» THE DATA:
============================================================

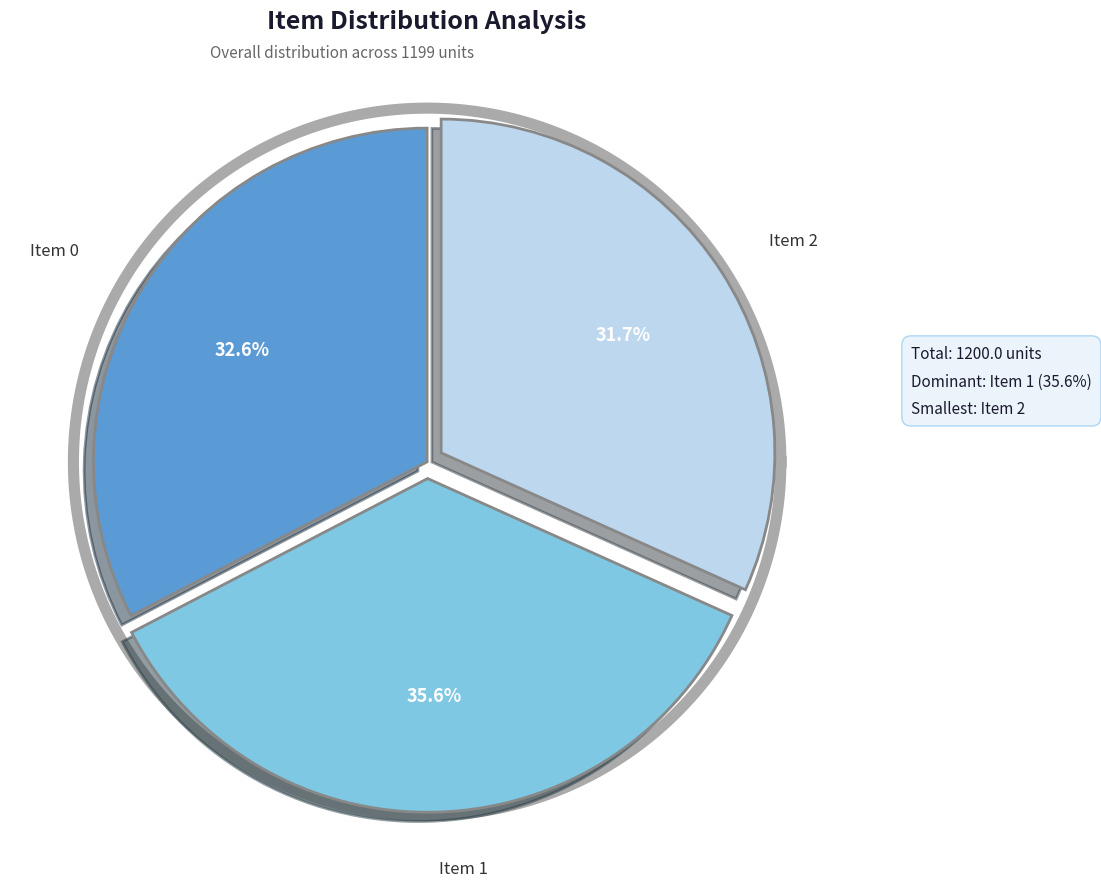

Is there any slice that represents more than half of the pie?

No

============================================================

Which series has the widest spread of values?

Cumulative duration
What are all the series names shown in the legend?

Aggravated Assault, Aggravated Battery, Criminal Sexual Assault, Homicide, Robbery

============================================================

» WHAT THE TASK REQUIRES:
Rewrite the data starting with the line that contains "Which series has the widest spread of values?" and going on through the line that contains "Aggravated Assault, Aggravated", swapping "spread" for "range" and leaving all else unchanged.

» SOLUTION TO THIS PROBLEM:
Which series has the widest range of values?

Cumulative duration
What are all the series names shown in the legend?

Aggravated Assault, Aggravated Battery, Criminal Sexual Assault, Homicide, Robbery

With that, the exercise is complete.